DTL down early on release of H1 results and outlook, but recovered well as day progressed. Revenue up 1.8%, Profit and dividend up 40%, expenses up 6%, all compared H1FY14 With dividend of 2.1c following a 3c final div paid in September, that puts the stock on a fully franked dividend yield of 6.9% over 12 months. That's the equivalent of about 9.8% in a bank account, but there's the risk to capital of course. 'Average daily cash balance' stable at about $61m in spite of $8m spent on investment and acquisition. Sounds optimistic on recent acquisition and investment; says "pipeline of sales building strongly" for both. Some commentators have been arguing for forced pick-up in IT investment by government, community, and business after long period of inactivity. Three out of four successes mentioned for H1 FY15 are non government: AMP Macquarie Centre 5 year contract that might extend to other centres St John Health care - wide range of product and services British American Tobacco - shift to long term contract Queensland Govt - something about being on the Cloud panel for infrastructure.

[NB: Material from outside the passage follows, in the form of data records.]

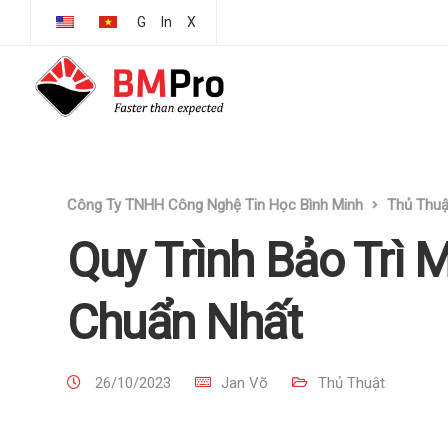
G
In
X
Công Ty TNHH Công Nghệ Tin Học Bình Minh
Thủ Thuậ
Quy Trình Bảo Trì 
Chuẩn Nhất
26/10/2023
Jan Võ
Thủ Thuật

Priced at 1.25 bid I'm guessing still close to a 6% div yield on today's price, as i am assuming consistent payout from profits. Not confident share price will maintain this recent gain however. DTL rises back to mid 30's return on equity (ROE) based on today's guidance. IT sector has had some opportunities lately, check SMS Technology chart (SMX). Good divvy payers Sentiment for DTL: maybe worth a look for yield hunters if it pulls back 10% MARKET RELEASE today Data#3 performance continues to strengthen FY16 NPAT expected to be between $13.0 and $13.5 million, an increase of approximately 25% on the previous year's $10.6 million
Volume in Data #3 Ltd (DTL) second highest in a decade today. Buyers feasting after the flight reaction to poor H1 update announcement made after market close Friday. However, as a couple of posters elsewhere pointed out, the announcement should have come as little surprise given Dec guidance and reassurance. 19 Jan MARKET RELEASE Data#3 Limited 1H guidance update Data#3 Limited (DTL) has advised that, subject to audit, the consolidated net profit before tax for the first half of the 2018 financial year is estimated to be approximately $4.0 million. This is consistent with the previous trading update released on 15 December 2017. So, as stated, consistent with 15 Dec guidance and no revision made of H2 and FY2018 guidance which in a nutshell was: The company expects the first half profit to be substantially lower than the prior year’s record first half result. The second half performance, however, is expected to be strong and the company’s full year expectation remains to achieve its overall financial goal for FY18, being to improve on FY17’s best ever profit result.